Сергей чувствовал, что сопротивление бесполезно — над ним властвовал медведь. Степка, сопя, связал ему кисти рук, потом скрутил и ноги. Около топтался Ефимыч.
— Бяда, Степ! На том концу яблоню, никак, начисто обтрусили, — говорил он жалобно.
— Чего за беда! Одного споймали, за всех и ответит, — успокаивал парень. — Ну, берись, дедка, за ноги, понесем.
«Этаким бараном в корпус принесут!» — в ужасе представил себе Сергей.
— Неси уж, я армяк твой подберу, — сказал старик.
— Ин ладно. — Парень взял пленника поперек тела и взвалил животом на плечо. Лицо Сергея ткнулось в синюю линялую рубаху, запах пота ударил в нос. Он зажмурил глаза, напряг все мышцы, но путы не подались.
— Эй, барчук! Не ворошись! Брошу наземь, ушибешься, — отозвался на это движение Степка.
Около избушки детина, чуть двинув налитым силой плечом, спихнул с него Сергея, перехватил на руки, положил на землю.
— Пустите меня, я выкуп дам, — сказал Непейцын и не узнал своего голоса — такой он был жалкий, дрожащий.
— Выкуп? — Степка хохотнул — Слышь, Ефимыч? Да коли у тебя что есть, мы и так возьмем. У вора не грех и взять.

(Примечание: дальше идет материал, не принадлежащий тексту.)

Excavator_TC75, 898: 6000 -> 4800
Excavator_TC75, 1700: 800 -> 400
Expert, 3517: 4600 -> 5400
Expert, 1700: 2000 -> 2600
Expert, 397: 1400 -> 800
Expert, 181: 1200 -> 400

— Я не вор, — сказал Сергей.
— А кто ж ты таков? — Детина подождал ответа. — Чудно: не вор, а по чужим садах ночью лазишь…
— Коли отпустите, я денег к забору принесу, — пообещал Сергей.
— Так и поверили…
— Ей-богу, принесу!
— Вот те начальство на заду пропишет выкуп, — смеялся Степка.

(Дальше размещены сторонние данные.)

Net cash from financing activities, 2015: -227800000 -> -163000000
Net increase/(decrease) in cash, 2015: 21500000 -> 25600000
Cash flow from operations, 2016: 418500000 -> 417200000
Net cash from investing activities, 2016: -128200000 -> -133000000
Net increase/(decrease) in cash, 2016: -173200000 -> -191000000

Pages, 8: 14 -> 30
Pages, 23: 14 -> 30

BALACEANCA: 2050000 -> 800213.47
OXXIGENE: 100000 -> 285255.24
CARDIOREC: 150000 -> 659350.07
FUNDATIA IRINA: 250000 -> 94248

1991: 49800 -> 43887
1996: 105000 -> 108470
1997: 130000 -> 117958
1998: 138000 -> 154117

Он стал на колени и обшарил карманы его камзола. Ощущение было такое унизительное, что Сергей весь напружился.
— Чего корежишься? Брать-то нечего… Эвона пожива — пуговка да бечевы кусок. Всыпал бы я тебе, барчук, в гузно, да хозяин не велел. Ну, дедка, я докладать пойду — поймали, мол. Пущай едет теперь жалиться с оказательством!

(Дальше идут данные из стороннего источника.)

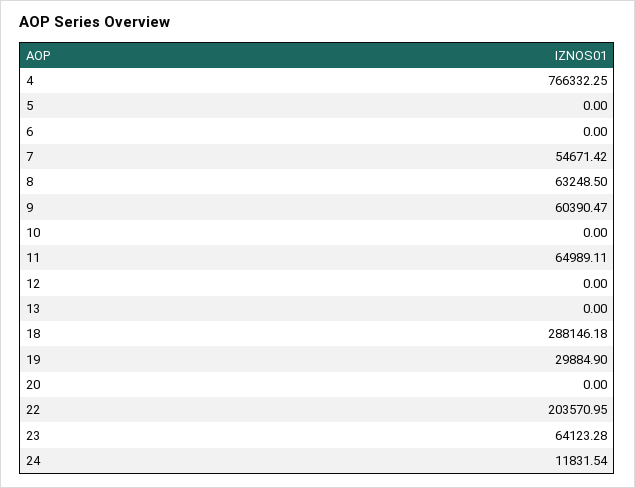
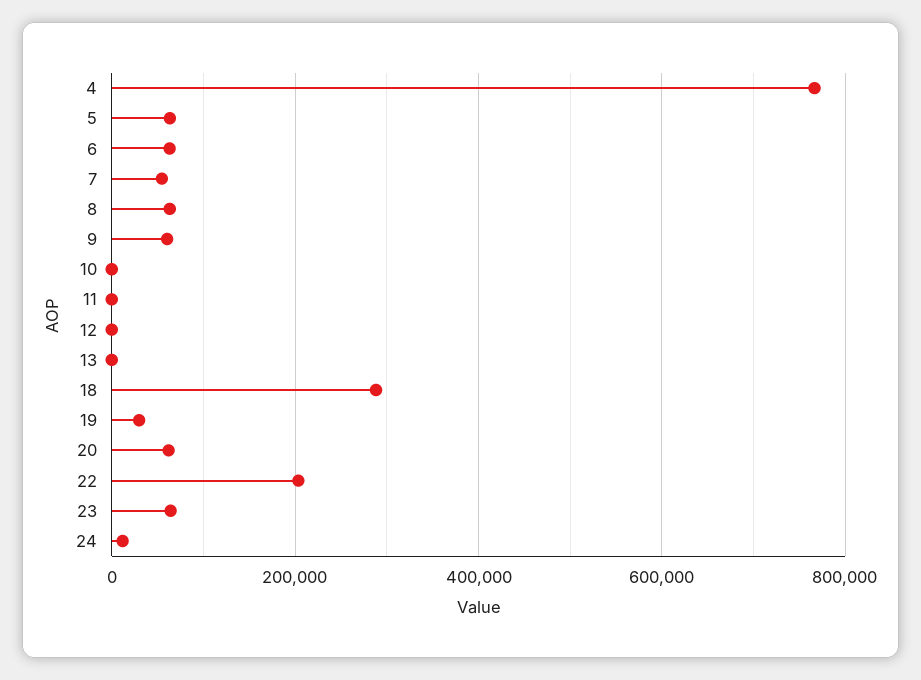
5: 0 -> 60000
6: 0 -> 60000
11: 64989.11 -> 0
20: 0 -> 60000

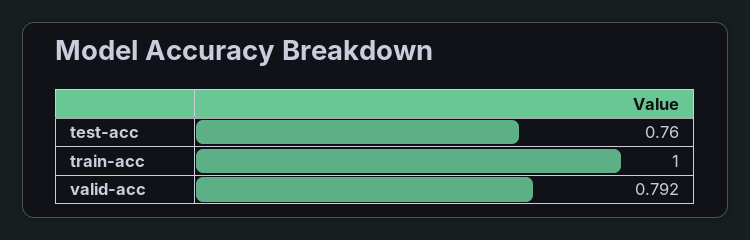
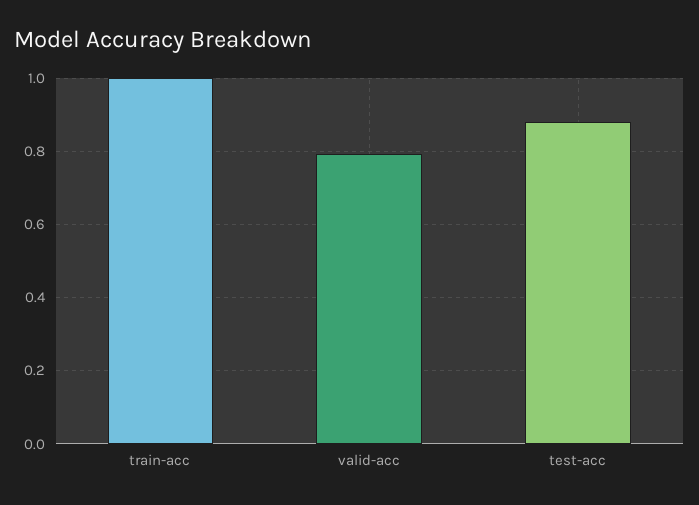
test-acc: 0.76 -> 0.88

— Може, я схожу, а ты с им побудь, — опасливо сказал Ефимыч, — не набежали бы ослобонять.
— Не сунутся боле, — уверил Степка. — А мне, вишь, коней пора чистить да запрягать — сам сюда и опосля по лабазам поедет… Одначе снесу их благородие в твои хоромы. Дверку на закладку, а ты дозором округ ходи. Дай-кась ремешок, я им ручки пересупоню, опояску свою ослобожу.
Через минуту Сергей лежал на нечистой потрескавшейся лавке под оконцем. Жилой, кисловатый, курной запах охватил его. Стукнула дверь — Степка вышел. Звякнула железная закладка. Сказал что-то, и все стихло. Только яблони шелестят за поднятой, подпертой палочкой рамой да густо жужжат мухи. Вот разом две сели на щеку Сергея и не спеша поползли, противно цепляясь лапками о влажную кожу. Попробовал шевельнуть руками — куда! Новые путы, никак, крепче старых — мастер Степка вязать. Лежать неудобно — жестко и узко. Щека прилегла на сальную лавку, а если упереть подбородком, то ему больно и шея сразу устает.